What you should do
Give the number of lines in the entries that contain "Left". State only the count.

Structured pose outputs
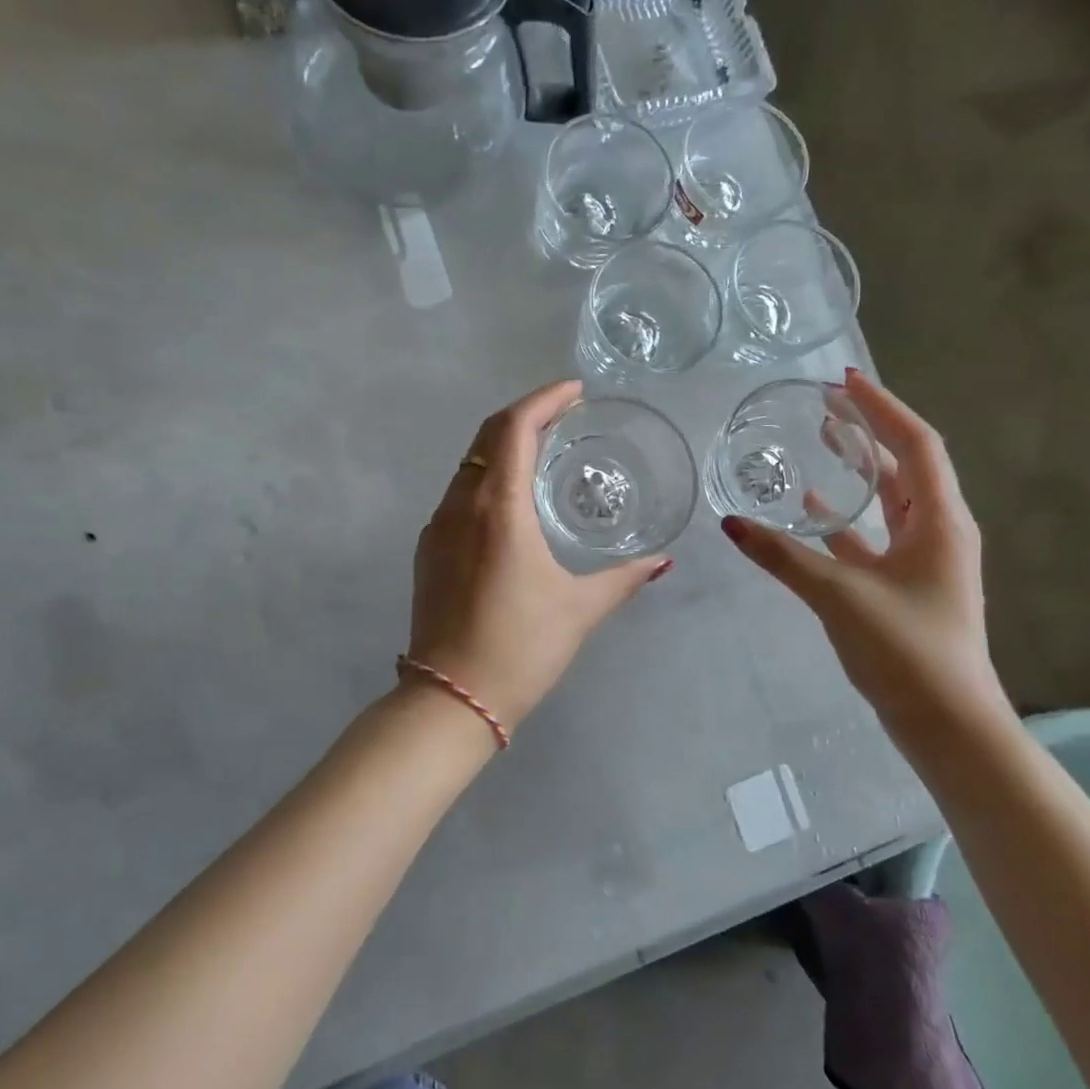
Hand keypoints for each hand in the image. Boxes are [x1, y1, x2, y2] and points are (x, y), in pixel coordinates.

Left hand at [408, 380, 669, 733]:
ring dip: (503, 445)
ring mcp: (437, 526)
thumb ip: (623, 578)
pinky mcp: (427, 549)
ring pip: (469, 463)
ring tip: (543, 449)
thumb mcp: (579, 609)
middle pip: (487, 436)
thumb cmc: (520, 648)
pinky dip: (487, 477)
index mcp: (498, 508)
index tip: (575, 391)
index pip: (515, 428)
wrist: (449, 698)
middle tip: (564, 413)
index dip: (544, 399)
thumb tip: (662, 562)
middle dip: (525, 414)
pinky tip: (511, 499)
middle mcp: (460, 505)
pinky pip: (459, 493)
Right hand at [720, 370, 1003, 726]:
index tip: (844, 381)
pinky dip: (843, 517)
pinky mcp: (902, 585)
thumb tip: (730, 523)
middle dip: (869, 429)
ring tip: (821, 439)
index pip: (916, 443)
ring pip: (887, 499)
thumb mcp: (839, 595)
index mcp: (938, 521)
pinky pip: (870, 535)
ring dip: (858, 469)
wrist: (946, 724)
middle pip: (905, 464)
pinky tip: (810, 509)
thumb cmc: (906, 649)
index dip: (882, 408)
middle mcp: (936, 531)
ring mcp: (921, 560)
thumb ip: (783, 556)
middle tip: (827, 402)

* * *

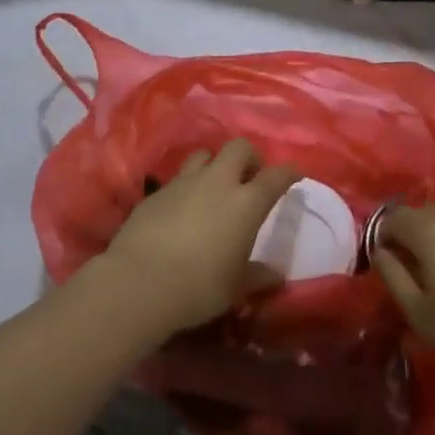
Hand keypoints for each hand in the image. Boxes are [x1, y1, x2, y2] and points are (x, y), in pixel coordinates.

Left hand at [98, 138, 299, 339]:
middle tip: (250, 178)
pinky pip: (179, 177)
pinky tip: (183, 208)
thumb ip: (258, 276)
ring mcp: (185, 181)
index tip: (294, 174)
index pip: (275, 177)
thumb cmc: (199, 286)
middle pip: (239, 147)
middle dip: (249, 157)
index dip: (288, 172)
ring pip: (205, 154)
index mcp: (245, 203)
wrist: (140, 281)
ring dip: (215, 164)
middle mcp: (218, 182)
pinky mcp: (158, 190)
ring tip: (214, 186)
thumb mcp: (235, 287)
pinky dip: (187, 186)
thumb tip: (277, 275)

--

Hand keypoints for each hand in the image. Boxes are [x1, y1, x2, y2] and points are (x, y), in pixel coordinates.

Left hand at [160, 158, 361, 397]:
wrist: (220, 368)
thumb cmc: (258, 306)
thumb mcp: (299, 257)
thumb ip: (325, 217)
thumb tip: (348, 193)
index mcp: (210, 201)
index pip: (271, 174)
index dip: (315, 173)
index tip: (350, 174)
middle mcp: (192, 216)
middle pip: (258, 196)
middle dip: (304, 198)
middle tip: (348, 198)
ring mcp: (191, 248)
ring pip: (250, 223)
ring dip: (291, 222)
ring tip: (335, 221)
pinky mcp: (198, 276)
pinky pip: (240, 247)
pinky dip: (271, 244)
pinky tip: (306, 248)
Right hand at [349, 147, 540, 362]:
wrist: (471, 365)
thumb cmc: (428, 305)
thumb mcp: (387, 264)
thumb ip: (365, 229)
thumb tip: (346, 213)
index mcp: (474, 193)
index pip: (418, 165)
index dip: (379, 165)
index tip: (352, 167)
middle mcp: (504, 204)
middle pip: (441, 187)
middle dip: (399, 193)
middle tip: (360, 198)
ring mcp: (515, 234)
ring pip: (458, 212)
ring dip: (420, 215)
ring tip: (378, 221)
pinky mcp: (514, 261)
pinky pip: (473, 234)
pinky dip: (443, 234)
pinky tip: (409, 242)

Worked solution
3